By Mia Suda
The club pop music blared from the speakers during the transition between setting up the next dance team’s routine from the previous one. Elara could feel the mounting tension rising within her bones. Soon. She will be going into the warmup room. Soon. Those sixteen minutes would fly by. Soon. Those blinding lights and the large crowd would greedily consume the energy springing off the cheer floor. The lights glared on the dance team, all ready to go — their outfits shimmering and glittering gold, red and black. A hip-hop routine. They had always admired the rugged sharpness that hip hop dancers could bring to routines. Five minutes. The coaches’ warning rang in her ears. Soon. She would have to leave the comfort of her track pants and jumper and head into the crisp, chill winter to wait. Soon. She started the countdown in her head. Soon. Her parents and friends would witness the glory or epic fail of her performance skills. Soon. She would show the world the buildup of three months’ worth of solid training and practice.
Elara started down the stairs and headed out into the foyer, admiring all the parents with their little children, all here for the first time. She felt a rolling wave of nostalgia. Even from inside the foyer, music blared through speakers — clashing, and melding and fighting. Music from the warmup rooms and the competition room. A chaotic melody of lyrical beauty with the harshness of hip hop and the mish-mash of pop songs in the cheer routines.
‘Hey! Watch where you are going young girl. It is rude to bump into others. Have some respect for adults! Are you kidding me!’ a gruff voice exclaimed.
She lifted her head to face him with pleading eyes and apologised. This man looks exactly like him. I wonder what his name is. No. Surely it could not be. How did he know she did cheer?! He could not. No. He had changed. But it was not. It was not. It was not. It was not.
Slowly, her team trickled out into the foyer to meet her. Soon. It was soon. Soon, soon, time.
Now. She was in the warmup room and practising her back handspring. Now. She was observing her teammates try to hit a skill. Now. She could hear the buzzer sound that she only had four minutes to go until she was on the competition floor. Now. She was waiting in the tunnel, doing the final countdown with her team. Now. It was showtime.
She looked around slowly. Wait. Where was she? The cheer floor and the judges had been replaced by lush green ovals scattered with tents.
No. No. No. No. No. She could not be here. Not now. Not again.
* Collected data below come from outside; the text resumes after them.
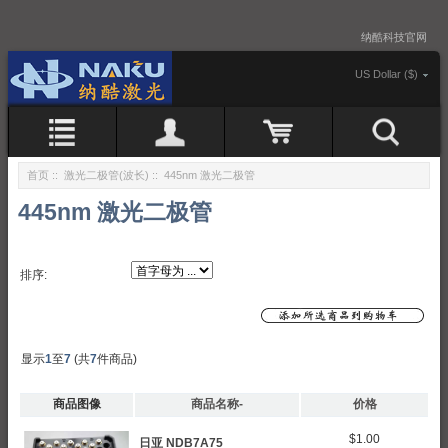
纳酷科技官网
US Dollar ($)
首页
::
激光二极管(波长)
:: 445nm 激光二极管
445nm 激光二极管
排序:
显示
1
至
7
(共
7
件商品)
商品图像
商品名称-
价格
$1.00
日亚 NDB7A75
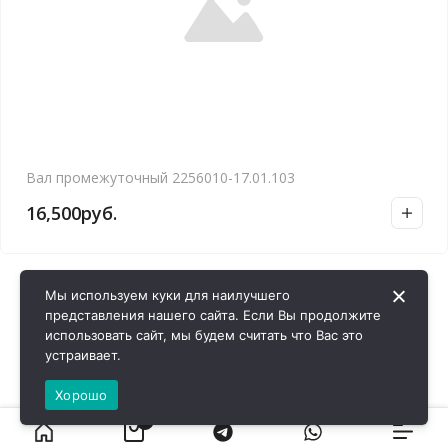
Вал промежуточный 2256010-17.01.103
16,500
руб.
Мы используем куки для наилучшего
представления нашего сайта. Если Вы продолжите
использовать сайт, мы будем считать что Вас это
устраивает.
Хорошо
0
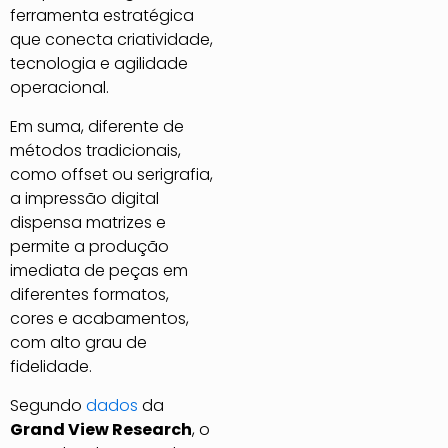
ferramenta estratégica
que conecta criatividade,
tecnologia e agilidade
operacional.
Em suma, diferente de
métodos tradicionais,
como offset ou serigrafia,
a impressão digital
dispensa matrizes e
permite a produção
imediata de peças em
diferentes formatos,
cores e acabamentos,
com alto grau de
fidelidade.
Segundo
dados
da
Grand View Research
, o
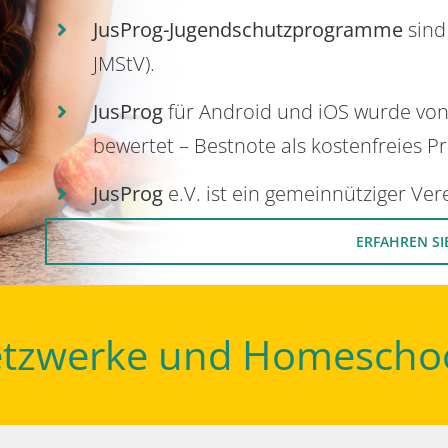
JusProg-Jugendschutzprogramme
sind
JMStV).
JusProg
für Android und iOS wurde vo
bewertet – Bestnote als kostenfreies P
JusProg
e.V. ist ein gemeinnütziger Ve
ERFAHREN SI
Netzwerke und Homescho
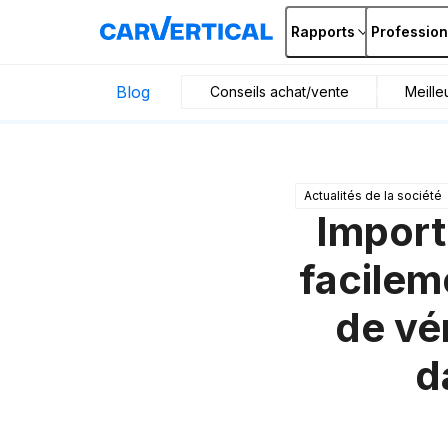
Rapports
Profession
Blog
Conseils achat/vente
Meille
Actualités de la société
Import
facileme
de vér
d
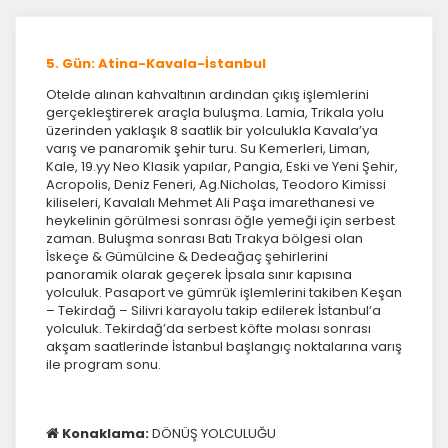
5. Gün: Atina-Kavala-İstanbul
İstatistik Çerezleri
Ziyaretçilerin siteyi nasıl kullandığını anonim olarak
Otelde alınan kahvaltının ardından çıkış işlemlerini
ölçeriz. Hangi sayfaların popüler olduğunu ve
gerçekleştirerek araçla buluşma. Lamia, Trikala yolu
kullanıcıların nerede zorluk yaşadığını anlamamıza
üzerinden yaklaşık 8 saatlik bir yolculukla Kavala’ya
yardımcı olur.
varış ve panaromik şehir turu. Su Kemerleri, Liman,
Kale, 19.yy Neo Klasik yapılar, Pangia, Eski ve Yeni Şehir,
Acropolis, Deniz Feneri, Ag.Nicholas, Teodoro Kimissi
kiliseleri, Kavalalı Mehmet Ali Paşa imarethanesi ve
heykelinin görülmesi sonrası öğle yemeği için serbest
zaman. Buluşma sonrası Batı Trakya bölgesi olan
İskeçe & Gümülcine & Dedeağaç şehirlerini
Pazarlama Çerezleri
panoramik olarak geçerek İpsala sınır kapısına
Size ve ilgi alanlarınıza uygun reklamlar göstermek için
yolculuk. Pasaport ve gümrük işlemlerini takiben Keşan
kullanılır. Kapatırsanız reklamları görmeye devam
– Tekirdağ – Silivri karayolu takip edilerek İstanbul’a
edersiniz, ancak daha az alakalı olabilirler.
yolculuk. Tekirdağ’da serbest köfte molası sonrası
akşam saatlerinde İstanbul başlangıç noktalarına varış
ile program sonu.
Konaklama:
DÖNÜŞ YOLCULUĞU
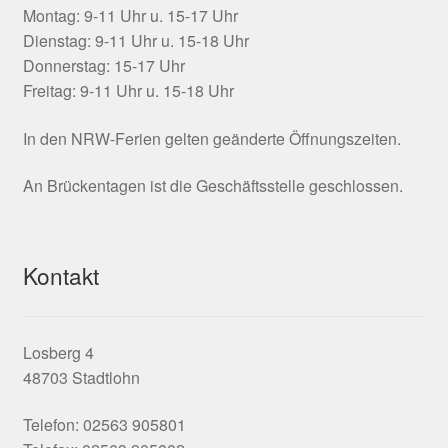
Montag: 9-11 Uhr u. 15-17 Uhr
Dienstag: 9-11 Uhr u. 15-18 Uhr
Donnerstag: 15-17 Uhr
Freitag: 9-11 Uhr u. 15-18 Uhr
In den NRW-Ferien gelten geänderte Öffnungszeiten.
An Brückentagen ist die Geschäftsstelle geschlossen.
Kontakt
Losberg 4
48703 Stadtlohn
Telefon: 02563 905801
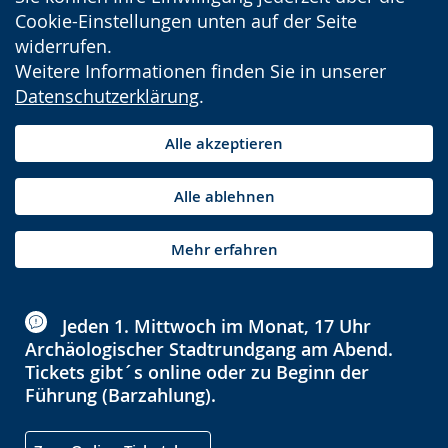
Cookie-Einstellungen unten auf der Seite
widerrufen.
Weitere Informationen finden Sie in unserer
Datenschutzerklärung
.
Alle akzeptieren
Alle ablehnen
Mehr erfahren
Jeden 1. Mittwoch im Monat, 17 Uhr
Archäologischer Stadtrundgang am Abend.
Tickets gibt´s online oder zu Beginn der
Führung (Barzahlung).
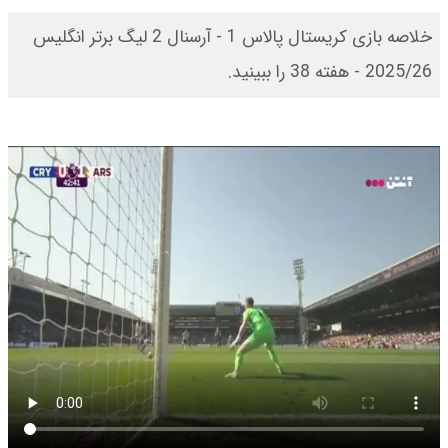
خلاصه بازی کریستال پالاس 1 - آرسنال 2 لیگ برتر انگلیس
2025/26 - هفته 38 را ببینید.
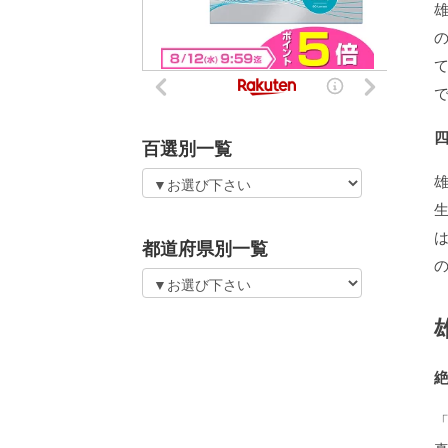
百選別一覧
都道府県別一覧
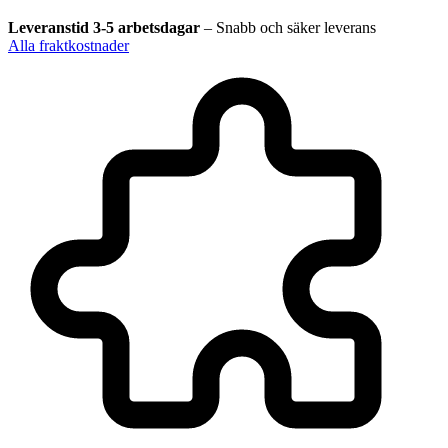
Leveranstid 3-5 arbetsdagar
–
Snabb och säker leverans
Alla fraktkostnader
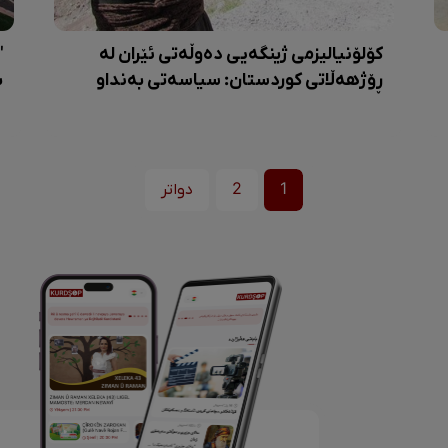
کۆلۆنیالیزمی ژینگەیی دەوڵەتی ئێران لە
"
ڕۆژهەڵاتی کوردستان: سیاسەتی بەنداو
ب
1
2
دواتر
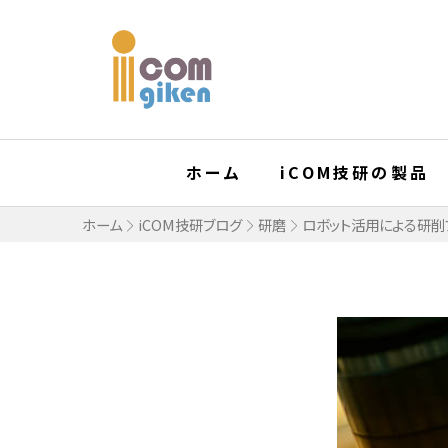
ホーム
iCOM技研の製品
ホーム
iCOM技研ブログ
研磨
ロボット活用による研削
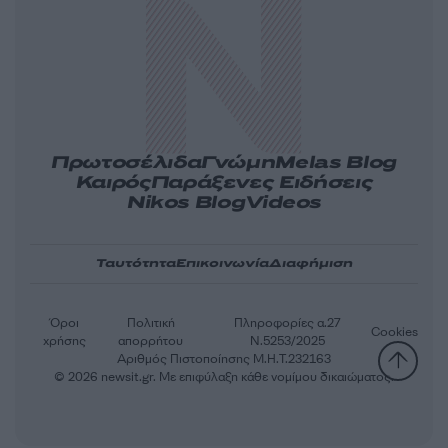
Πρωτοσέλιδα
Γνώμη
Melas Blog
Καιρός
Παράξενες Ειδήσεις
Nikos Blog
Videos
Ταυτότητα
Επικοινωνία
Διαφήμιση
Όροι
Πολιτική
Πληροφορίες α.27
Cookies
χρήσης
απορρήτου
Ν.5253/2025
Αριθμός Πιστοποίησης Μ.Η.Τ.232163
© 2026 newsit.gr. Με επιφύλαξη κάθε νομίμου δικαιώματος.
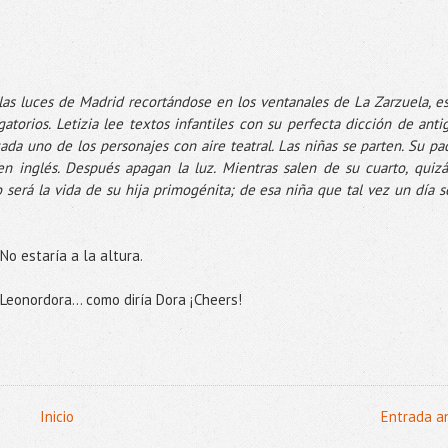
las luces de Madrid recortándose en los ventanales de La Zarzuela, es
torios. Letizia lee textos infantiles con su perfecta dicción de anti
cada uno de los personajes con aire teatral. Las niñas se parten. Su pa
n inglés. Después apagan la luz. Mientras salen de su cuarto, quizá
erá la vida de su hija primogénita; de esa niña que tal vez un día s
No estaría a la altura.
Leonordora... como diría Dora ¡Cheers!
Inicio
Entrada a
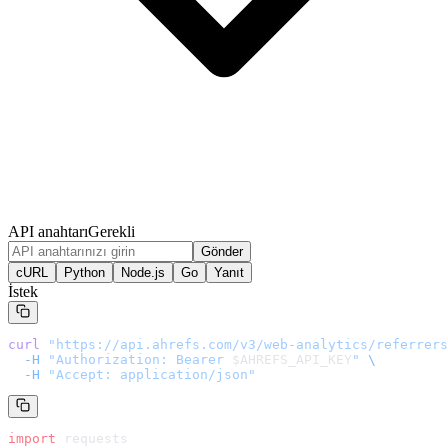
API anahtarı
Gerekli
Gönder
cURL
Python
Node.js
Go
Yanıt
İstek
curl
 "
https://api.ahrefs.com/v3/web-analytics/referrers
  -H
 "Authorization: Bearer 
$AHREFS_API_KEY
"
 \
  -H
 "Accept: application/json"
import
 requests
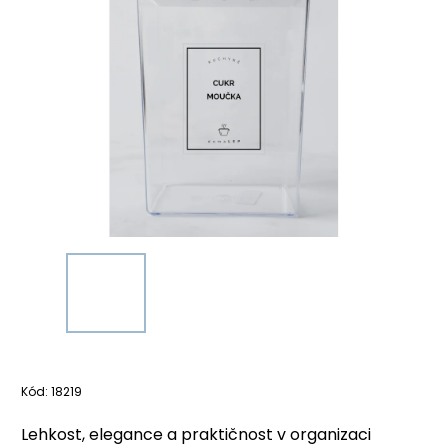
Kód:
18219
Lehkost, elegance a praktičnost v organizaci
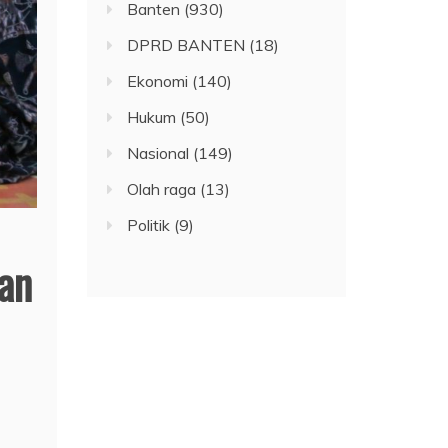
Banten
(930)
DPRD BANTEN
(18)
Ekonomi
(140)
Hukum
(50)
Nasional
(149)
Olah raga
(13)
Politik
(9)
an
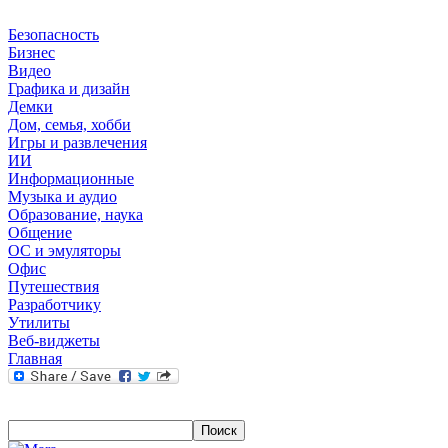
Безопасность
Бизнес
Видео
Графика и дизайн
Демки
Дом, семья, хобби
Игры и развлечения
ИИ
Информационные
Музыка и аудио
Образование, наука
Общение
ОС и эмуляторы
Офис
Путешествия
Разработчику
Утилиты
Веб-виджеты
Главная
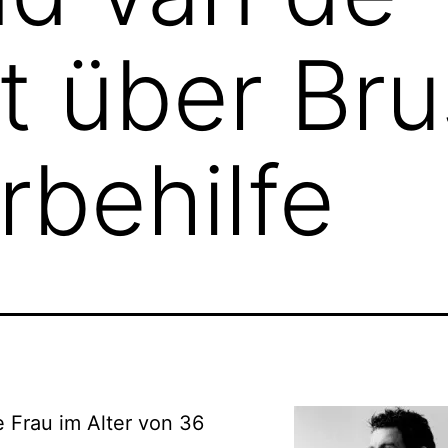
t über Bru
rbehilfe
e Frau im Alter von 36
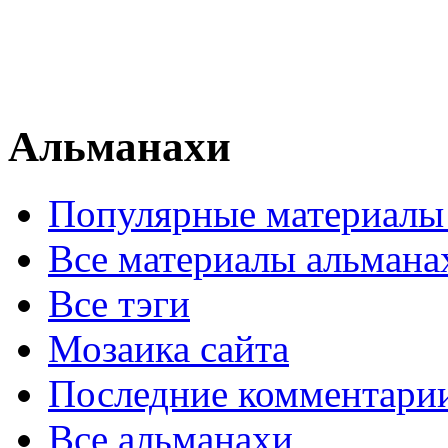
Альманахи
Популярные материалы
Все материалы альмана
Все тэги
Мозаика сайта
Последние комментари
Все альманахи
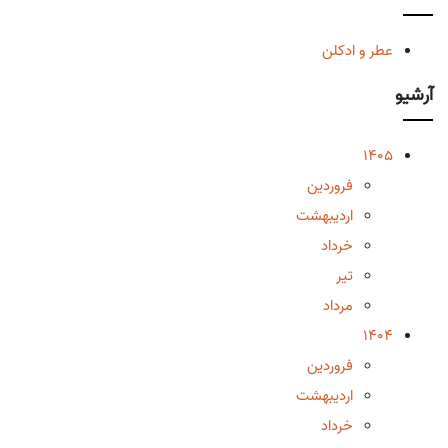
عطر و ادکلن
آرشیو
1405
فروردین
اردیبهشت
خرداد
تیر
مرداد
1404
فروردین
اردیبهشت
خرداد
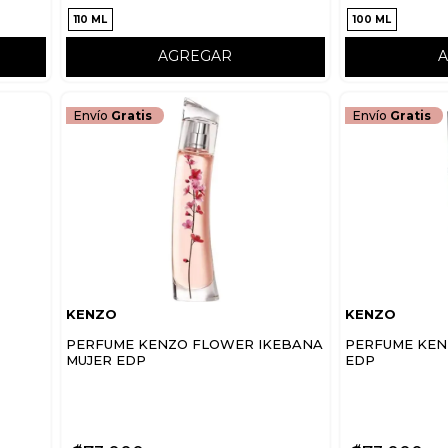
110 ML
100 ML
AGREGAR
Envío
Gratis
Envío
Gratis
KENZO
KENZO
PERFUME KENZO FLOWER IKEBANA
PERFUME KE
MUJER EDP
EDP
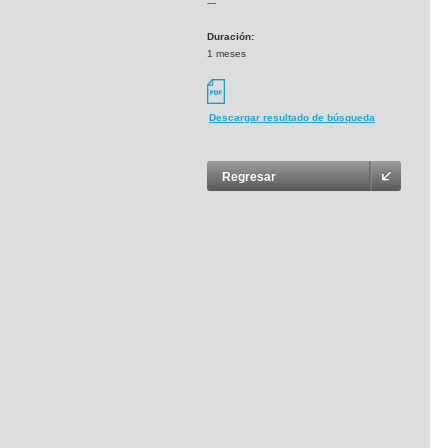
---
Duración:
1 meses
Descargar resultado de búsqueda
Regresar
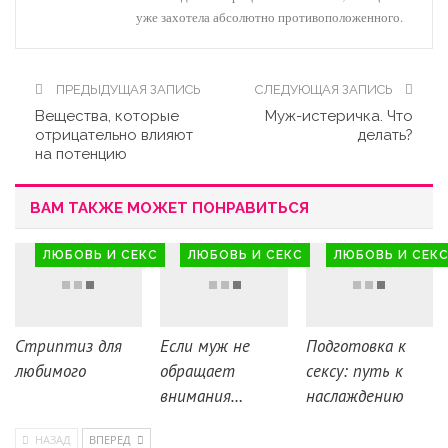
уже захотела абсолютно противоположенного.
ПРЕДЫДУЩАЯ ЗАПИСЬ
СЛЕДУЮЩАЯ ЗАПИСЬ
Вещества, которые
Муж-истеричка. Что
отрицательно влияют
делать?
на потенцию
ВАМ ТАКЖЕ МОЖЕТ ПОНРАВИТЬСЯ
ЛЮБОВЬ И СЕКС
ЛЮБОВЬ И СЕКС
ЛЮБОВЬ И СЕК
Стриптиз для
Если муж не
Подготовка к
любимого
обращает
сексу: путь к
внимания…
наслаждению
НАЗАД
ВПЕРЕД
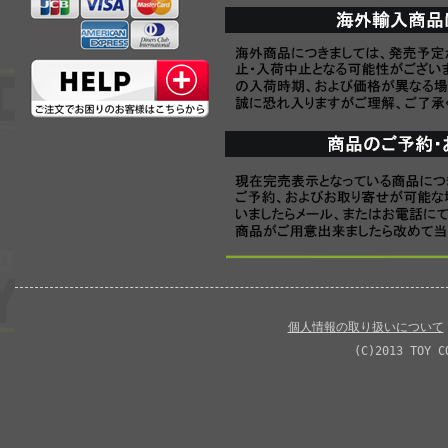
個人情報の取り扱いについて
(C)2013 TOY C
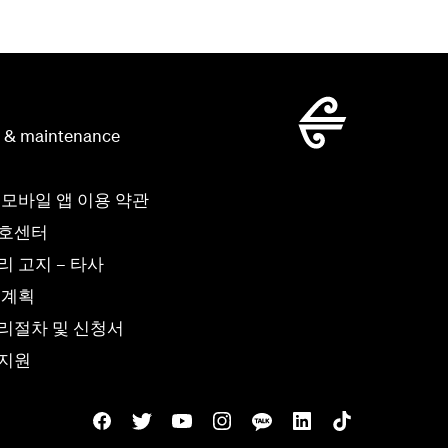
g & maintenance
 모바일 앱 이용 약관
보호센터
 고지 – 타사
 계획
리절차 및 신청서
 지원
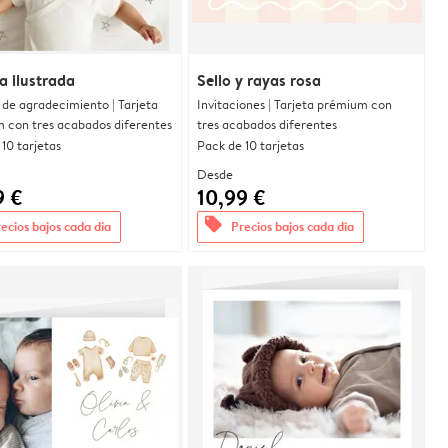
a ilustrada
Sello y rayas rosa
 de agradecimiento | Tarjeta
Invitaciones | Tarjeta prémium con
 con tres acabados diferentes
tres acabados diferentes
10 tarjetas
Pack de 10 tarjetas
Desde
9 €
10,99 €
offers
ecios bajos cada día
Precios bajos cada día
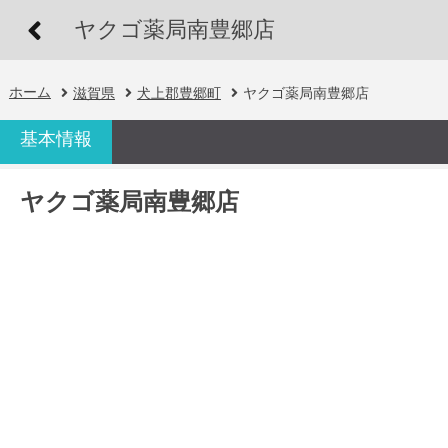
ヤクゴ薬局南豊郷店
ホーム
滋賀県
犬上郡豊郷町
ヤクゴ薬局南豊郷店
基本情報
ヤクゴ薬局南豊郷店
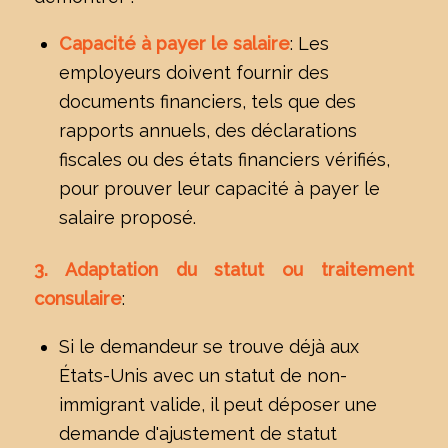
Capacité à payer le salaire
: Les
employeurs doivent fournir des
documents financiers, tels que des
rapports annuels, des déclarations
fiscales ou des états financiers vérifiés,
pour prouver leur capacité à payer le
salaire proposé.
3. Adaptation du statut ou traitement
consulaire
:
Si le demandeur se trouve déjà aux
États-Unis avec un statut de non-
immigrant valide, il peut déposer une
demande d'ajustement de statut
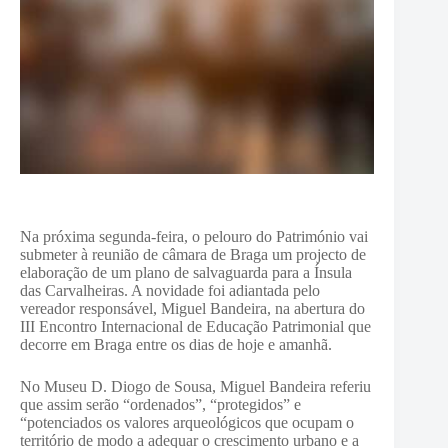
Na próxima segunda-feira, o pelouro do Património vai
submeter à reunião de câmara de Braga um projecto de
elaboração de um plano de salvaguarda para a Ínsula
das Carvalheiras. A novidade foi adiantada pelo
vereador responsável, Miguel Bandeira, na abertura do
III Encontro Internacional de Educação Patrimonial que
decorre em Braga entre os dias de hoje e amanhã.
No Museu D. Diogo de Sousa, Miguel Bandeira referiu
que assim serão “ordenados”, “protegidos” e
“potenciados os valores arqueológicos que ocupam o
território de modo a adequar o crescimento urbano e a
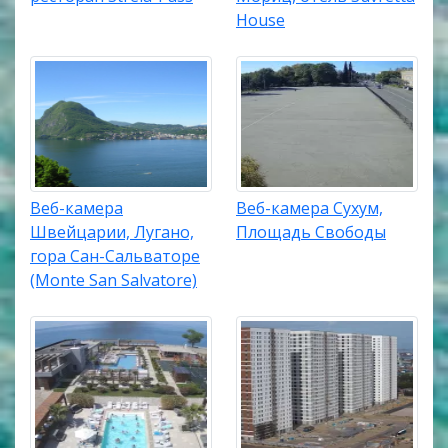
House
Веб-камера
Веб-камера Сухум,
Швейцарии, Лугано,
Площадь Свободы
гора Сан-Сальваторе
(Monte San Salvatore)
Not while she had to be in the air soon.
The memory of him flashed in her mind and lingered, sinking its talons into every limb and coursing through her blood.
Suddenly, a great slap to her face was the only sound that cut through the silent tent. No one stirred from sleep. He pulled back with a wicked grin at the devastatingly fearful face staring up at him, silently pleading and frozen. The smell of her terror coated him like the lovely sweetness that coats one’s mouth after sucking a lollipop. She was pushed onto her side to face him. With a haughty laugh and a sneer, he indulged and relished in her powerlessness.
Elara shook him and that night gently from her mind as she lightly skimmed her hands lower, lower, down her torso and grabbed her calf as low as she could reach. The coach’s critiques burst through the fog, and the upbeat music ebbed and flowed into her mind. Right. Music…coaches. She was pulling her leg up towards her chest. In the air. At cheer. In the present, the here and now. She plastered a graceful smile like a mask as she straightened her spine, ready to transition to the next sequence. And those were her friend’s calloused hands that now fiercely gripped her ankle and thigh, keeping her upright. Not that monster from her past. As if realising where her thoughts had drifted, her teammate gave her ankle a reassuring squeeze as if to say it is me. This is cheer. You are safe. She continued, rising to become the apex of the pyramid that her team now formed, forcing her face into a vision of pure ecstasy. Her blood-red lips forming a sly smile as she stared out across the stage to the crowd and judges on the other side of the room.
Later. She commanded herself. Later, she would deal with the flow on effects of her momentary lapse on top of her adrenaline as she gracefully sashayed across the mats to finish her routine nice and strong, like she had practised for months with her team.
Elara’s grin was forced while she willed herself not to fall apart in front of the crowd and her team as they all made their way across the room off the floor, her uniform sparkling in the blinding spotlights.
‘Oh, I’m fine we smashed it! I just need to go to the bathroom. I’ll see you later.’
Find the nearest bathroom sign. A level above the one she is on. Hold it in. Thirty more steps. Fifteen. Ten. Five. Elara burst through the bathroom door, locking it behind her and hurled herself towards the toilet bowl. She sank to her knees, clutching the sides of the toilet and up came her lunch from earlier.